• [WHAT TO WORK ON] Can you copy word for word everything in the items below from the line containing "genus: Ipomoea" down to the line containing "genus: Thalictrum", both of those lines included?

(Stored data entries)
★ ★ ★
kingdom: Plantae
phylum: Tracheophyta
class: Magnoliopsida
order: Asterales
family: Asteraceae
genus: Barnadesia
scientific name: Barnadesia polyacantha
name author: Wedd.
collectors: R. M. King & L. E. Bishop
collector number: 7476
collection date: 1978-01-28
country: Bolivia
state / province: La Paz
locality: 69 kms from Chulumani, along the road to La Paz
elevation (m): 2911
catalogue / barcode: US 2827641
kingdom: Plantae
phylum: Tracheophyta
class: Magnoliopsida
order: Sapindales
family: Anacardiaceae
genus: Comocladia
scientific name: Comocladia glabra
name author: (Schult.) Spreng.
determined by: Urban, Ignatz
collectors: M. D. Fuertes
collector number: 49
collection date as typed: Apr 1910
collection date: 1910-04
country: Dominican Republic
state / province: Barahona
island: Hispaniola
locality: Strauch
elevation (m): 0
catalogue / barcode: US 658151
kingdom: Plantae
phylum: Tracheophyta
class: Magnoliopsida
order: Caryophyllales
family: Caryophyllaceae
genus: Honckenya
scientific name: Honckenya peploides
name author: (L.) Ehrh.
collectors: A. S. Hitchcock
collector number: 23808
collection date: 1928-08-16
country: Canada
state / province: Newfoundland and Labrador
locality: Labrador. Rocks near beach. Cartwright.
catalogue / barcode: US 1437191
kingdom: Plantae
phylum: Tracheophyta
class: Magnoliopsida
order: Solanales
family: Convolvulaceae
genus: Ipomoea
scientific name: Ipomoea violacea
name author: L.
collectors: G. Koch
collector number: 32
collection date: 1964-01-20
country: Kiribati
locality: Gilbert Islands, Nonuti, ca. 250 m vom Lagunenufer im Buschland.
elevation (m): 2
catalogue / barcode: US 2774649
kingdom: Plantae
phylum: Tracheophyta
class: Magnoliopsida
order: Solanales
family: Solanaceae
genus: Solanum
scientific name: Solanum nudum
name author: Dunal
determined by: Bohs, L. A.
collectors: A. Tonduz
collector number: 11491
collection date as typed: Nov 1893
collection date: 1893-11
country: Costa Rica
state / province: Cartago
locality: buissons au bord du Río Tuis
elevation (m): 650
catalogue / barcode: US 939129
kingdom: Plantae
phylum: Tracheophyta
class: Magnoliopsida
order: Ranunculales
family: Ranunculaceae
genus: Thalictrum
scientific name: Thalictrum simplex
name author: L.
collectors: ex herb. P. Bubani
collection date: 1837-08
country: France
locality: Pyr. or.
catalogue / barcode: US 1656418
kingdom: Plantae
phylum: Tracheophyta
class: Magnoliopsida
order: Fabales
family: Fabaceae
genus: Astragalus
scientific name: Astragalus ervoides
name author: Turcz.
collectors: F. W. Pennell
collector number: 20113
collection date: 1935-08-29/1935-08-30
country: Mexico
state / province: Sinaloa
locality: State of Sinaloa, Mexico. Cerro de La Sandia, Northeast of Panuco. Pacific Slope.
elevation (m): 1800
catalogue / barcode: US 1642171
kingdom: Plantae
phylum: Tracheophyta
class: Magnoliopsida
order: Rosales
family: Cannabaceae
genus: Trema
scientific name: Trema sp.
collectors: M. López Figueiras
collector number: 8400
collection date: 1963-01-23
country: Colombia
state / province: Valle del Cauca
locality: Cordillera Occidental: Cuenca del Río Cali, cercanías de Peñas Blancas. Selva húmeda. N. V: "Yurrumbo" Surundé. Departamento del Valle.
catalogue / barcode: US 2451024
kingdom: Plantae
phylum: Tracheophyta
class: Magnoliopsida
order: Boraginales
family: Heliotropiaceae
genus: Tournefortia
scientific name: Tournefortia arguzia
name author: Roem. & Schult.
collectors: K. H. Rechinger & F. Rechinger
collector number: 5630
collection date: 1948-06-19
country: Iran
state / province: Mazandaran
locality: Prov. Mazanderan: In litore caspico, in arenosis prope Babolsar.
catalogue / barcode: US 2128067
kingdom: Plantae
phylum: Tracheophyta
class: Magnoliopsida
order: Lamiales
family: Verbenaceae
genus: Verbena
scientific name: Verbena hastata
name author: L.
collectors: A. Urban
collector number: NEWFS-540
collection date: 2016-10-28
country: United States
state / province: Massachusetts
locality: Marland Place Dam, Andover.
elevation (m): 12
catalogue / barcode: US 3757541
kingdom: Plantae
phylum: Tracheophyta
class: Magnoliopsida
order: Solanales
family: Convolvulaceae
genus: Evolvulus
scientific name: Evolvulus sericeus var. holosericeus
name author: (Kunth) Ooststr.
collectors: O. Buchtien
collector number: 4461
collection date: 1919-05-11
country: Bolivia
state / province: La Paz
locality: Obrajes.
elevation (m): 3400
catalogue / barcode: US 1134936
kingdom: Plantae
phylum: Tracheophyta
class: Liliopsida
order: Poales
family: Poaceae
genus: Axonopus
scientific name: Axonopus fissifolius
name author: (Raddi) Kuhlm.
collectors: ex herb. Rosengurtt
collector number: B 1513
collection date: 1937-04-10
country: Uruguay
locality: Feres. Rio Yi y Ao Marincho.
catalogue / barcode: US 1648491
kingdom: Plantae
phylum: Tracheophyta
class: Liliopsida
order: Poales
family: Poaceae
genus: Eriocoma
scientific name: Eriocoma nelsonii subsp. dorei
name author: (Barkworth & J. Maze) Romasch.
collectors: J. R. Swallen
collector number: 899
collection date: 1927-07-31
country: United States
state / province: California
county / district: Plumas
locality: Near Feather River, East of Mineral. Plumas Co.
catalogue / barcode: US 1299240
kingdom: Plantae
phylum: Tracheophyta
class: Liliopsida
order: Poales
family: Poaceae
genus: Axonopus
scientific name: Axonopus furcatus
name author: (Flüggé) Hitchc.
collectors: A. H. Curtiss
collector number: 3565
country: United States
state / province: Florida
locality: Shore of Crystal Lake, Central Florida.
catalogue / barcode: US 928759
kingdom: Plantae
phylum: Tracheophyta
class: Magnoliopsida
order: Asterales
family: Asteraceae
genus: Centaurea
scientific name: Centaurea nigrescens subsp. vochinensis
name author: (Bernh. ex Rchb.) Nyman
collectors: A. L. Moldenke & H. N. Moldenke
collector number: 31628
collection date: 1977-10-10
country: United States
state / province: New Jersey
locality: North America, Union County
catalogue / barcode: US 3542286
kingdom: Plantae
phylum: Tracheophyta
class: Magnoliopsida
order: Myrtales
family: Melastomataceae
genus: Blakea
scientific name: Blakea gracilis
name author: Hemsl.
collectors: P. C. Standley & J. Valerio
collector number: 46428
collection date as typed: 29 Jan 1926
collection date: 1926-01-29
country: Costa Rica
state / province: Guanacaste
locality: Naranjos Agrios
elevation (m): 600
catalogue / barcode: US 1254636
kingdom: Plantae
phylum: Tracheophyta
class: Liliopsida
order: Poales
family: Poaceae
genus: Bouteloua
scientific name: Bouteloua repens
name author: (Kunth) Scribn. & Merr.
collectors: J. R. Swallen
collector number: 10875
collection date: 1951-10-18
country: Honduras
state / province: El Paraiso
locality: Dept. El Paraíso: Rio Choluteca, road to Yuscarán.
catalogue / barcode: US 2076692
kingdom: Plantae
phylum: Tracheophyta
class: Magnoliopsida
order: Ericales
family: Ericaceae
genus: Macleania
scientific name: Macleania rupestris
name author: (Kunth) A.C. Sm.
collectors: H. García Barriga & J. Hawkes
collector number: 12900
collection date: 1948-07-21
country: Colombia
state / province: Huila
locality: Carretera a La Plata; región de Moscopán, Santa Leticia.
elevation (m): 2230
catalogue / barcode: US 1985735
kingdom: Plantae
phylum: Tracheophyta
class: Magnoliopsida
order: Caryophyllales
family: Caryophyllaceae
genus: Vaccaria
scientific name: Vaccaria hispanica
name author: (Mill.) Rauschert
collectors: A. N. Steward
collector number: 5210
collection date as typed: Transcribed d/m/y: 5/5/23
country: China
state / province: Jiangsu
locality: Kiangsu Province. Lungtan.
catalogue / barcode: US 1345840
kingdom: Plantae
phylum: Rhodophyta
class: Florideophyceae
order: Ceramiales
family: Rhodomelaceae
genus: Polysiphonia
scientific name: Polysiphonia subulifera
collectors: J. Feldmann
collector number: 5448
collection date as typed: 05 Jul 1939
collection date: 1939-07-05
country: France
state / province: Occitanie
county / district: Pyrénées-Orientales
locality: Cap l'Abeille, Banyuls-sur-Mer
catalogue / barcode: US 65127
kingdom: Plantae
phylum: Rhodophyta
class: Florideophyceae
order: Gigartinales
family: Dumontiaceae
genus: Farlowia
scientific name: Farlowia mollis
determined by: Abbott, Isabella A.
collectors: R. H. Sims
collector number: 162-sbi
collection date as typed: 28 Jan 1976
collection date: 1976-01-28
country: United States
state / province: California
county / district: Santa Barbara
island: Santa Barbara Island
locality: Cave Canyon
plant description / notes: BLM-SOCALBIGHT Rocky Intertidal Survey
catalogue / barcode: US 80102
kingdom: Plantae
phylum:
★ ★ ★
• [OUTPUT OF THE TASK]
genus: Ipomoea
scientific name: Ipomoea violacea
name author: L.
collectors: G. Koch
collector number: 32
collection date: 1964-01-20
country: Kiribati
locality: Gilbert Islands, Nonuti, ca. 250 m vom Lagunenufer im Buschland.
elevation (m): 2
catalogue / barcode: US 2774649
kingdom: Plantae
phylum: Tracheophyta
class: Magnoliopsida
order: Solanales
family: Solanaceae
genus: Solanum
scientific name: Solanum nudum
name author: Dunal
determined by: Bohs, L. A.
collectors: A. Tonduz
collector number: 11491
collection date as typed: Nov 1893
collection date: 1893-11
country: Costa Rica
state / province: Cartago
locality: buissons au bord du Río Tuis
elevation (m): 650
catalogue / barcode: US 939129
kingdom: Plantae
phylum: Tracheophyta
class: Magnoliopsida
order: Ranunculales
family: Ranunculaceae
genus: Thalictrum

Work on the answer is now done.